The first formal attempts to convert members of the Japanese community were made by a Dr. C.M. Hyde, of the Hawaiian Mission Board, who led English-language lessons and Bible classes for Japanese on the plantations, but found little success in converting anyone. The first Japanese minister to establish a church in the islands was Rev. Miyama Kanichi, who returned to Hawaii in 1887 from a Methodist Church Conference held in San Francisco that year, and who attempted to appeal to plantation workers' national pride as Japanese, and to their individual personal pride, to turn them away from drinking and gambling. Japanese Consul General in Hawaii from 1886 to 1888, Andô Tarô, was also a converted Christian, and played a prominent if brief role in the temperance movement in the islands. A Rev. Shimizu Taizô arrived in Honolulu from San Francisco in 1888 to aid Dr. Hyde, and a Rev. Okabe Jirô arrived the same year in Hilo, remaining there until 1892, when he too moved to Honolulu. Finally, in 1894, Rev. Okumura Takie, a recent graduate of Dôshisha University, arrived in the islands. These were the first prominent Japanese Christian leaders of missionizing efforts aimed at the Japanese community there.
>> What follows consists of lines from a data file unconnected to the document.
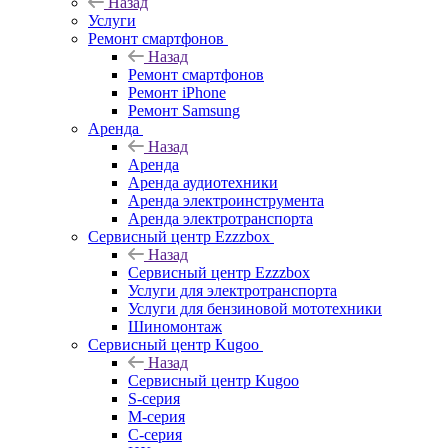
Назад
Услуги
Ремонт смартфонов
Назад
Ремонт смартфонов
Ремонт iPhone
Ремонт Samsung
Аренда
Назад
Аренда
Аренда аудиотехники
Аренда электроинструмента
Аренда электротранспорта
Сервисный центр Ezzzbox
Назад
Сервисный центр Ezzzbox
Услуги для электротранспорта
Услуги для бензиновой мототехники
Шиномонтаж
Сервисный центр Kugoo
Назад
Сервисный центр Kugoo
S-cерия
M-серия
С-серия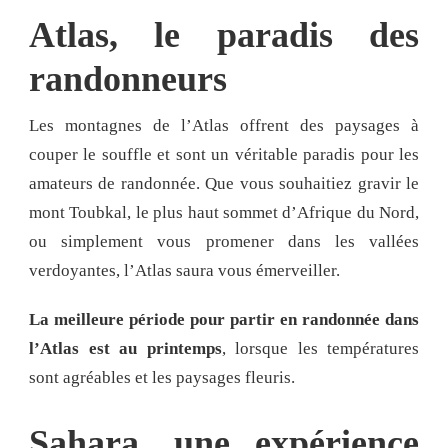
Atlas, le paradis des
randonneurs
Les montagnes de l’Atlas offrent des paysages à
couper le souffle et sont un véritable paradis pour les
amateurs de randonnée. Que vous souhaitiez gravir le
mont Toubkal, le plus haut sommet d’Afrique du Nord,
ou simplement vous promener dans les vallées
verdoyantes, l’Atlas saura vous émerveiller.
La meilleure période pour partir en randonnée dans
l’Atlas est au printemps
, lorsque les températures
sont agréables et les paysages fleuris.
Sahara, une expérience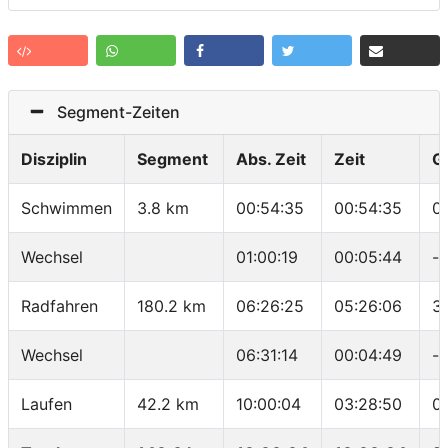
Segment-Zeiten
Disziplin
Segment
Abs. Zeit
Zeit
G
Schwimmen
3.8 km
00:54:35
00:54:35
0
Wechsel
01:00:19
00:05:44
-
Radfahren
180.2 km
06:26:25
05:26:06
3
Wechsel
06:31:14
00:04:49
-
Laufen
42.2 km
10:00:04
03:28:50
0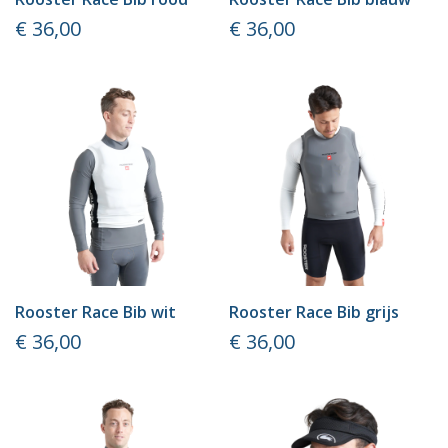
Prijs
Prijs
€ 36,00
€ 36,00
Rooster Race Bib wit
Rooster Race Bib grijs
Prijs
Prijs
€ 36,00
€ 36,00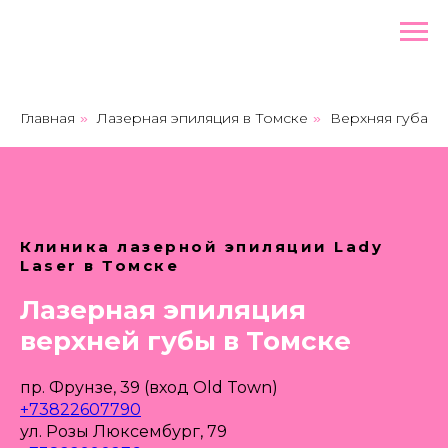
Главная
Лазерная эпиляция в Томске
Верхняя губа
»
»
Клиника лазерной эпиляции Lady
Laser в Томске
Лазерная эпиляция
верхней губы в Томске
пр. Фрунзе, 39 (вход Old Town)
+73822607790
ул. Розы Люксембург, 79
Okumura became head of the Japanese Christian Church based in Nu'uanu in 1904, and established a second mission in the Makiki neighborhood of Honolulu that same year, but was also influential in establishing the islands' first Japanese language school, in 1896.
References
- Franklin Odo and Kazuko Sinoto, A Pictorial History of the Japanese in Hawaii 1885-1924, Bishop Museum (1985), 77.